Return on equity or ROE is a key measure used to assess how efficiently a company's management is utilizing the company's capital. Put another way, it reveals the company's success at turning shareholder investments into profits.
View our latest analysis for SimplyBiz Group
How Is ROE Calculated?
The formula for ROE is:
Return on Equity = Net Profit (from continuing operations) ÷ Shareholders' Equity
So, based on the above formula, the ROE for SimplyBiz Group is:
14% = UK£10.0m ÷ UK£69m (Based on the trailing twelve months to June 2020).
The 'return' is the income the business earned over the last year. That means that for every £1 worth of shareholders' equity, the company generated £0.14 in profit.
What Is The Relationship Between ROE And Earnings Growth?
So far, we've learned that ROE is a measure of a company's profitability. We now need to evaluate how much profit the company reinvests or "retains" for future growth which then gives us an idea about the growth potential of the company.

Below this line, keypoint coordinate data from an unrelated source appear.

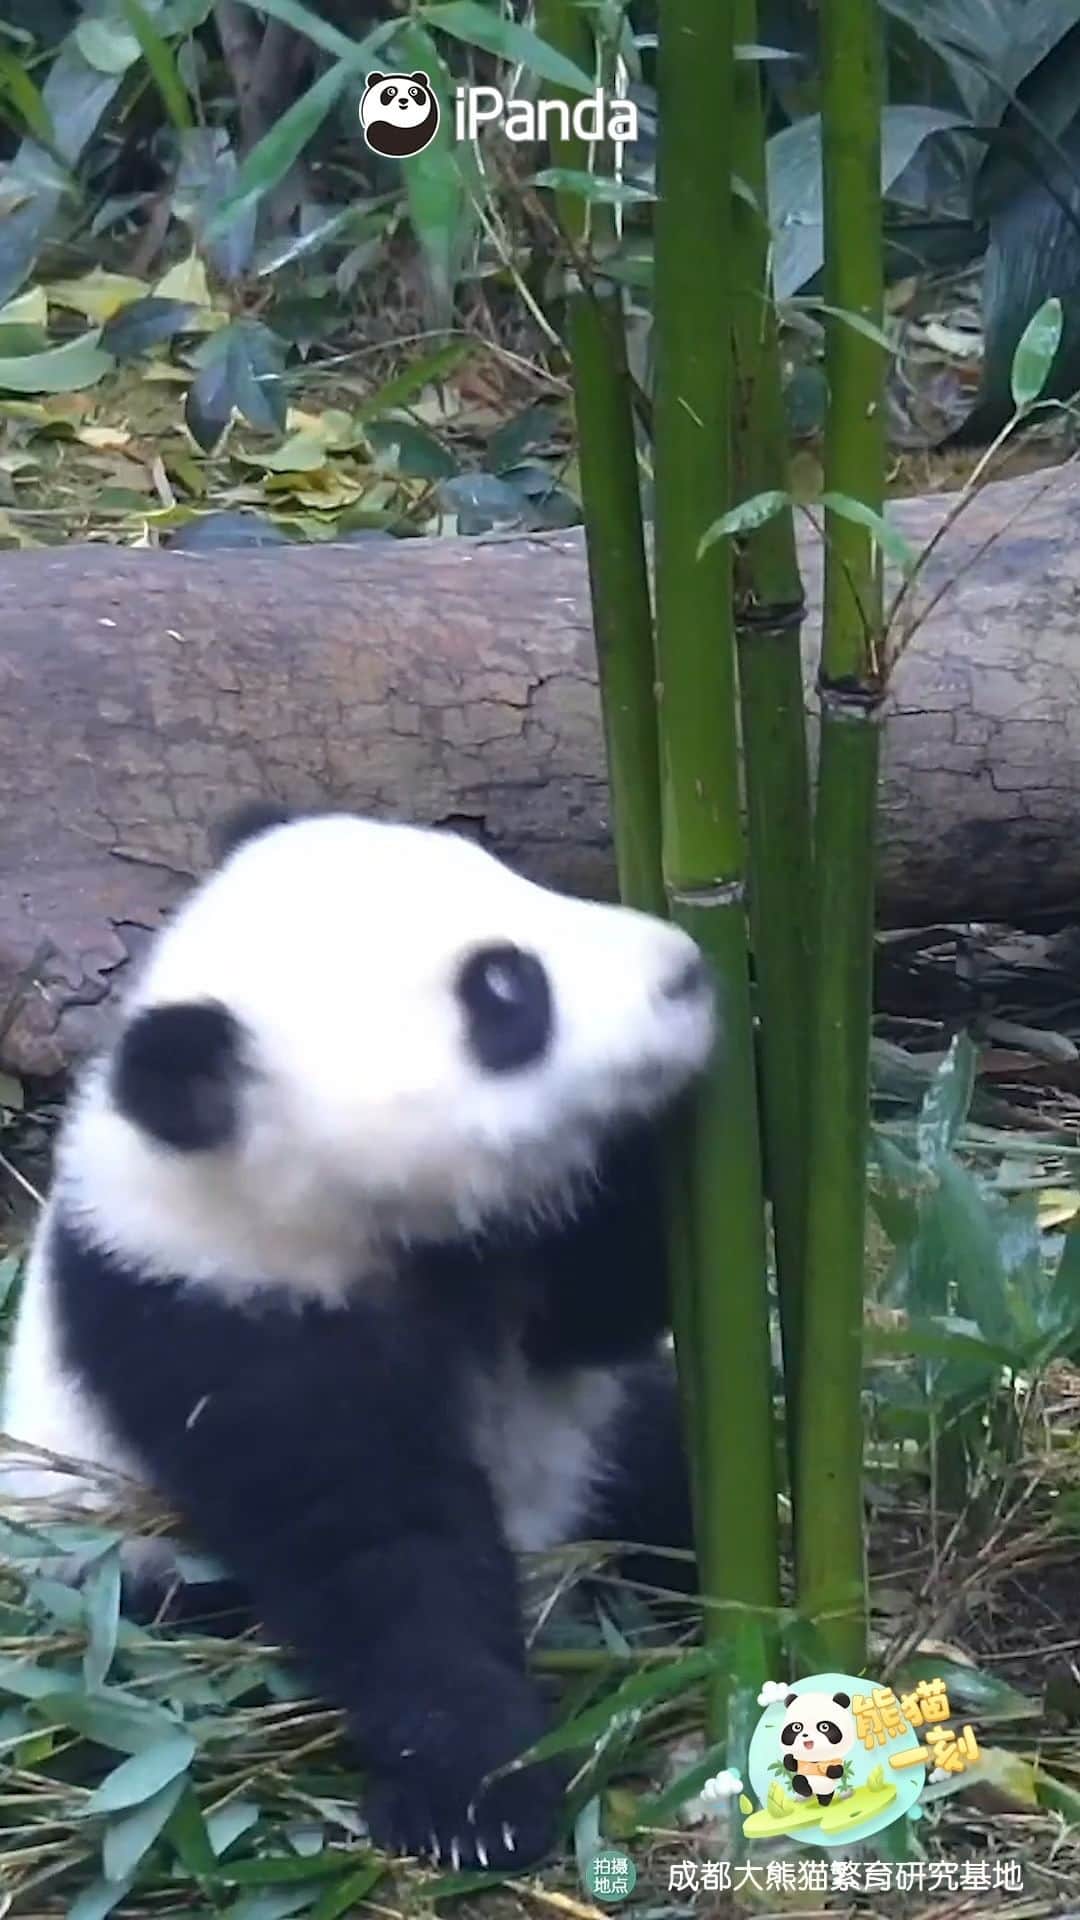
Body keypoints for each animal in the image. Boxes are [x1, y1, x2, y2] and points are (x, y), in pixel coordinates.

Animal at [2, 808, 715, 1872]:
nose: (686, 969)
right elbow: (379, 1555)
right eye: (505, 990)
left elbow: (605, 1306)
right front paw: (477, 1796)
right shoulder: (209, 1321)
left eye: (523, 880)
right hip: (108, 1571)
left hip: (605, 1447)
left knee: (661, 1476)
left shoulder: (520, 1263)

Assuming everything else remains unchanged, the higher the ROE and profit retention, the higher the growth rate of a company compared to companies that don't necessarily bear these characteristics.
A Side By Side comparison of SimplyBiz Group's Earnings Growth And 14% ROE
At first glance, SimplyBiz Group seems to have a decent ROE. On comparing with the average industry ROE of 11% the company's ROE looks pretty remarkable. This certainly adds some context to SimplyBiz Group's exceptional 41% net income growth seen over the past five years. We reckon that there could also be other factors at play here. Such as - high earnings retention or an efficient management in place.
We then compared SimplyBiz Group's net income growth with the industry and we're pleased to see that the company's growth figure is higher when compared with the industry which has a growth rate of 12% in the same period.
The basis for attaching value to a company is, to a great extent, tied to its earnings growth. It’s important for an investor to know whether the market has priced in the company's expected earnings growth (or decline). This then helps them determine if the stock is placed for a bright or bleak future. If you're wondering about SimplyBiz Group's's valuation, check out this gauge of its price-to-earnings ratio, as compared to its industry.